◆ Passage ◆
Start of Block

CURRENCY: The official currency is the CFA Franc (Communaute Financiere Africaine-CFAF) divided into 100 Centimes.

ECONOMY: Gross National Product; USD $2,182,000,000 (1993). Public Debt; USD $1,409,000,000 (1993). Imports; CFAF 203,200,000,000 (1994). Exports; CFAF 167,100,000,000 (1994). Tourism Receipts; USD $38,000,000 (1993). Balance of Trade; CFAF -36,100,000 (1994). Economically Active Population; 2,195,000 or 46.0% of total population (1991). Unemployed; N/A.

MAIN TRADING PARTNERS: Its main trading partners are France, other EU countries, Nigeria, China, Japan and the USA.

MAIN PRIMARY PRODUCTS: Beans, Cassava, Coffee, Cotton, Ground Nuts, Maize, Palm Products, Sorghum, Yams.

MAJOR INDUSTRIES: Agriculture, Beverages, Cement, Cotton, Ginning, Palm Kernels, Palm Oil, Oil Processing, Textiles.

MAIN EXPORTS: Cashew Nuts, Cocoa, Cotton, Palm Oil, Palm Kernels, Sea Products.

End of Block

(Saved data entries)
Start of Block

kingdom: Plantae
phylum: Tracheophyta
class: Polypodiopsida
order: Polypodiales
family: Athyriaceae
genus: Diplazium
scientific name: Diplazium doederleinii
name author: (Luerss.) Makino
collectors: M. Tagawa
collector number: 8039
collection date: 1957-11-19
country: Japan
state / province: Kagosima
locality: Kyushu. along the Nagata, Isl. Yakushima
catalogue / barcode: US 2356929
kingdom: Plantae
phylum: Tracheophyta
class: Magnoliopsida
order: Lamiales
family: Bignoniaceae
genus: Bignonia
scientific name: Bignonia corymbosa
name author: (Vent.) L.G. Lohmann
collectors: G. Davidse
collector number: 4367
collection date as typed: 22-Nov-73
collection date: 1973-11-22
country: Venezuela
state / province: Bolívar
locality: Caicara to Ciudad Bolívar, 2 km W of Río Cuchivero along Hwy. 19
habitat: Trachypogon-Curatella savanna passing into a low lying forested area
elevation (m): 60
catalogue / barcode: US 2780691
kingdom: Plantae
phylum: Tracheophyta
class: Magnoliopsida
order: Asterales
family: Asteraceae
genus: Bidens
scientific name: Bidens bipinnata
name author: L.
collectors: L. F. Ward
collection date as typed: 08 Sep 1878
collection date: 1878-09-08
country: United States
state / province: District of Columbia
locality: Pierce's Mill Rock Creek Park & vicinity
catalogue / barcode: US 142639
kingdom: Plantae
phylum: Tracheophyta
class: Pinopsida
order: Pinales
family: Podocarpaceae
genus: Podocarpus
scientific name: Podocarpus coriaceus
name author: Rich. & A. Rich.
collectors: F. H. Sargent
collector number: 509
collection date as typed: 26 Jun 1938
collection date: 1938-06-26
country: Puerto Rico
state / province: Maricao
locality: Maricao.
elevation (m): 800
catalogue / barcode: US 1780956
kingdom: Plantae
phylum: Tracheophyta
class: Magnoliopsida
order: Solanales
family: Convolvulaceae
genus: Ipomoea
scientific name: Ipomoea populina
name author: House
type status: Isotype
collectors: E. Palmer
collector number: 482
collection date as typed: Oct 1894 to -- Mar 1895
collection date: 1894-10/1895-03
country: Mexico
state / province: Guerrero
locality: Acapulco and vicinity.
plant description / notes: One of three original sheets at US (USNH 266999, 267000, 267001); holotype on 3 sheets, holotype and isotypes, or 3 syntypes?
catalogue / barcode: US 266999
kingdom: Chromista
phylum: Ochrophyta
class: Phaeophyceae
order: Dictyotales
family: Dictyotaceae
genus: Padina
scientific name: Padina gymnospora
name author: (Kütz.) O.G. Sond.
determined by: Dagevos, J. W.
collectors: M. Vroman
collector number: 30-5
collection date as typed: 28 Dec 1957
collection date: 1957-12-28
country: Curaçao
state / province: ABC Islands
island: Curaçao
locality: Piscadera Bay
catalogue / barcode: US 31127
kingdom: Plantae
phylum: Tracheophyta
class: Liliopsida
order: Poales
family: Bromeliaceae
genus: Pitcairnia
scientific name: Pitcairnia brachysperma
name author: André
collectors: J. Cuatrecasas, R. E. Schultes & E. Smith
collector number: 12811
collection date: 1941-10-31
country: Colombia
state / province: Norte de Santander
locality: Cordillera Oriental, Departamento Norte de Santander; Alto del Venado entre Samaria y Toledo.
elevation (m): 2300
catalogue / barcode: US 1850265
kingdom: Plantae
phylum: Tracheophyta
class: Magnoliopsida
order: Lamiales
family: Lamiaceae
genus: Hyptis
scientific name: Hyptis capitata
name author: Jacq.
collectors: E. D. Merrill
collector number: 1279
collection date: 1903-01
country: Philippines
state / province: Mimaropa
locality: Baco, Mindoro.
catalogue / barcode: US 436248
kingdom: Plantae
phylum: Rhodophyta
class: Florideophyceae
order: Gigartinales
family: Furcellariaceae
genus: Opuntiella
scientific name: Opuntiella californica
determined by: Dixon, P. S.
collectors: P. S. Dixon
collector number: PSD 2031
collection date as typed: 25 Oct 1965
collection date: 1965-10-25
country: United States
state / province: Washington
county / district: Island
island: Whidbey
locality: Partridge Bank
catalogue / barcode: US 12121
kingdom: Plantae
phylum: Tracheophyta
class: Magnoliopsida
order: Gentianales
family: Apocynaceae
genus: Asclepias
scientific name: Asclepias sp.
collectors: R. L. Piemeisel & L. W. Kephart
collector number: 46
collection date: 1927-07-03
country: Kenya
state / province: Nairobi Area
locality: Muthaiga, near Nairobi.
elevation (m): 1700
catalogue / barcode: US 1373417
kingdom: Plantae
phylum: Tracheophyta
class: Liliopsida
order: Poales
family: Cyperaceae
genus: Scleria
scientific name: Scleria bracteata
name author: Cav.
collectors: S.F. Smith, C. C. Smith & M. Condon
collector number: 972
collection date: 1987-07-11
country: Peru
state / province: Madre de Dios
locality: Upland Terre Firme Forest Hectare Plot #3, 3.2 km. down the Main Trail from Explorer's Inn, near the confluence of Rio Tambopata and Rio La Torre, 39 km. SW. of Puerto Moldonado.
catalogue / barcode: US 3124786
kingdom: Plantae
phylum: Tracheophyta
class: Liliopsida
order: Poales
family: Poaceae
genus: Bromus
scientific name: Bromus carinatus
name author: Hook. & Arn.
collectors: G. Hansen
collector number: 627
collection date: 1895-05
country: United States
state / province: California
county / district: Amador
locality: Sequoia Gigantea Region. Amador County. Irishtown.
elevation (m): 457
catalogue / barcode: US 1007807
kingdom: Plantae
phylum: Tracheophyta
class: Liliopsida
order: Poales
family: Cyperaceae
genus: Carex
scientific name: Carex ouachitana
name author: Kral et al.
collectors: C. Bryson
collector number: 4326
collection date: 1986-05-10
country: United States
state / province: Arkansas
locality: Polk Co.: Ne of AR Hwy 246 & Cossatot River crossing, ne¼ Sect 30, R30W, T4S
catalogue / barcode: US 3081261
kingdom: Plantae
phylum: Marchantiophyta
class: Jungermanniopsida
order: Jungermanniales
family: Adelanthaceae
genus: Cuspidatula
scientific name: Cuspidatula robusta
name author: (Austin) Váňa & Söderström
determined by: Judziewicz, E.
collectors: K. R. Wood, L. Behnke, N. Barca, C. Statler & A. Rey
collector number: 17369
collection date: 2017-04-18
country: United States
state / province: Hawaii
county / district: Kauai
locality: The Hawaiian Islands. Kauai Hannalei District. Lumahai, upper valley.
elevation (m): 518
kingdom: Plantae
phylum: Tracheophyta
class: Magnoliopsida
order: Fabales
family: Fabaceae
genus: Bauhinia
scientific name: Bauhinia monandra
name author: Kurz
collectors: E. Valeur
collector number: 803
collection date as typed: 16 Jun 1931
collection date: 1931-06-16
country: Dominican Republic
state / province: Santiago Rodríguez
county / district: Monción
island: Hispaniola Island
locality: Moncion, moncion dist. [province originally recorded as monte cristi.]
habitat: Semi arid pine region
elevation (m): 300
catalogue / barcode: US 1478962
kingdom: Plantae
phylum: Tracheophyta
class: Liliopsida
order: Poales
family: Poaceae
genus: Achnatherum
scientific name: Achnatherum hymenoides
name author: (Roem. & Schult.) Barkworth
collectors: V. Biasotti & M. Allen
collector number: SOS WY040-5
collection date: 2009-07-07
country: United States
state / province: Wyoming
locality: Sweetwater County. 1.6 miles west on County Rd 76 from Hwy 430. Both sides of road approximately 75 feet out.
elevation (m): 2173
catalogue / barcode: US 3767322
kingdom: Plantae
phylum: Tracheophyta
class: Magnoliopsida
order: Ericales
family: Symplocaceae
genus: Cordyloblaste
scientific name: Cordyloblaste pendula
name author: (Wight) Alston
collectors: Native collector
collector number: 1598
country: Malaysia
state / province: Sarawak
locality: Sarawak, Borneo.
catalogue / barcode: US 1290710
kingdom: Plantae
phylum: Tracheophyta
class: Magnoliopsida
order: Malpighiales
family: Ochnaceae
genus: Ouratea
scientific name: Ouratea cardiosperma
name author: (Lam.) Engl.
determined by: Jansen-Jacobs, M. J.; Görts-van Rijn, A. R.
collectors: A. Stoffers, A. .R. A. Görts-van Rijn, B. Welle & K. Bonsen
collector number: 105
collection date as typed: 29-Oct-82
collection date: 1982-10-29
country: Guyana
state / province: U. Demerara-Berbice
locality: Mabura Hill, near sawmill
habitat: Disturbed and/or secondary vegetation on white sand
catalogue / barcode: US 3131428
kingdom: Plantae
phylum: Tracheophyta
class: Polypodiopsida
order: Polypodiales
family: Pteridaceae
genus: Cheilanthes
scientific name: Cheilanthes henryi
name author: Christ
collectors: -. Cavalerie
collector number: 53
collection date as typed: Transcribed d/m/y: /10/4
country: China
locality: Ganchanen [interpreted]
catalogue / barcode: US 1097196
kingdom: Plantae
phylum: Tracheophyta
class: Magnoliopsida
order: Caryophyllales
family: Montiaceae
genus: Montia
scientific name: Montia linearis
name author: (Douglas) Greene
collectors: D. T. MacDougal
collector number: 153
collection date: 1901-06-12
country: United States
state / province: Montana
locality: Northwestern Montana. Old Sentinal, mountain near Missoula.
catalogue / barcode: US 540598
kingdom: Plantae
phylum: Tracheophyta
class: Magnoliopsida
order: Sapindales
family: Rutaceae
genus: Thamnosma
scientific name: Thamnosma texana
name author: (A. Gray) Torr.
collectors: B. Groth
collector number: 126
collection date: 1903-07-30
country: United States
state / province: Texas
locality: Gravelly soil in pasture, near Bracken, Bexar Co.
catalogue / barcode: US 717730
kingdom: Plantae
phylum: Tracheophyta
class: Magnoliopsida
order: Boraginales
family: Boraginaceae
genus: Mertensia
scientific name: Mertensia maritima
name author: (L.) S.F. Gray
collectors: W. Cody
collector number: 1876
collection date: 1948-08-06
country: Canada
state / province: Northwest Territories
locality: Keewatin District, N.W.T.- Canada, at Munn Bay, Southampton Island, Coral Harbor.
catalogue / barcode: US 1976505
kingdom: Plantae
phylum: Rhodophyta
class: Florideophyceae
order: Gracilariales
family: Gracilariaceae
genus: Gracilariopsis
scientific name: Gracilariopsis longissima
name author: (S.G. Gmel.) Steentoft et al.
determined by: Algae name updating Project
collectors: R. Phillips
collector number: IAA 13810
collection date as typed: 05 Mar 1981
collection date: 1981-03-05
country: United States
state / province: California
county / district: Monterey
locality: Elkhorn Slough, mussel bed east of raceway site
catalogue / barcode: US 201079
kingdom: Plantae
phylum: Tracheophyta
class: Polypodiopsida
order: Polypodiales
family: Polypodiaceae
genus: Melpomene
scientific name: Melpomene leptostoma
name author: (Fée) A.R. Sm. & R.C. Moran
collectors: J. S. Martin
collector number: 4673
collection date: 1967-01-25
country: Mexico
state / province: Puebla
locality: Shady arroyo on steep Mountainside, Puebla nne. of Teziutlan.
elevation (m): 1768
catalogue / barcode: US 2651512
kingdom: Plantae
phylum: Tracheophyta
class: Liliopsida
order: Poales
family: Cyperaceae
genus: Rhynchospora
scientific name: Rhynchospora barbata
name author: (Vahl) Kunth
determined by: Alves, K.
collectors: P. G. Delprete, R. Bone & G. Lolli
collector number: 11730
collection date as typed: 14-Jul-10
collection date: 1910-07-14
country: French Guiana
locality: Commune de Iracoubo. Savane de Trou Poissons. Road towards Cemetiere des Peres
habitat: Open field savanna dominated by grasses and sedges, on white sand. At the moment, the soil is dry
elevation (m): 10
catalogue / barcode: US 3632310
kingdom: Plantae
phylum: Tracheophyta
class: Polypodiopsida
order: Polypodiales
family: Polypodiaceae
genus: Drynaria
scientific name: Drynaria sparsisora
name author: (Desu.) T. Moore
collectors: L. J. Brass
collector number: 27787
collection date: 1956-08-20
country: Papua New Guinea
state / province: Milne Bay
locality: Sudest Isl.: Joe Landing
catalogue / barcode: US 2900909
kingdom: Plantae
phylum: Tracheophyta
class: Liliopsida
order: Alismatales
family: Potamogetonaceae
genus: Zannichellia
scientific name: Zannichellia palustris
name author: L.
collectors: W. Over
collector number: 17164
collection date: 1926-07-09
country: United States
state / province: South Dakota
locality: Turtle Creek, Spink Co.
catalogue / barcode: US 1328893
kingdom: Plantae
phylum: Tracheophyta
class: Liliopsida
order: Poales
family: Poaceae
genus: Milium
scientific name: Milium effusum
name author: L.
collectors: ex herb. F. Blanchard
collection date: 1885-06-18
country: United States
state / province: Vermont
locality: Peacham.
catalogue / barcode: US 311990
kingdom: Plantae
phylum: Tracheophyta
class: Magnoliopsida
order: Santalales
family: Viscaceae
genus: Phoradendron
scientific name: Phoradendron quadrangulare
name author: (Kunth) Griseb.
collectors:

End of Block

◆ Check your understanding ◆
[1] According to the economic profile, how many Centimes make up one CFA Franc?
[2] Please carry on the economic profile past its last line about main exports.
The records were gathered from a separate source.

◆ Responses ◆
[1] 100 Centimes.

[2]
TRANSPORT: Railroads; route length 635 km (395 mi) (1989), passenger-km 137,600,000 (85,501,000 passenger-mi) (1985), cargo ton-km 176,800,000 (121,090,000 short ton-mi) (1985). Roads; length 7,445 km (4,626 mi) (1986). Vehicles; cars 22,000 (1989), trucks and buses 12,000 (1989). Merchant Marine; vessels 13 (1990), deadweight tonnage 4,610 (1990). Air Transport; passenger-km 208,567,000 (129,597,000 passenger-mi) (1988), cargo ton-km 35,223,000 (24,124,000 short ton-mi) (1990).

COMMUNICATIONS: Daily Newspapers; total of 1 with a circulation of 12,000 (1990). Radio; receivers 400,000 (1994). Television; receivers 20,000 (1994). Telephones; units 20,410 (1993).

MILITARY: 4,300 (1995) total active duty personnel with 93.8% army, 3.1% navy and 3.1% air force while military expenditure accounts for 1.3% (1992) of the Gross National Product (GNP).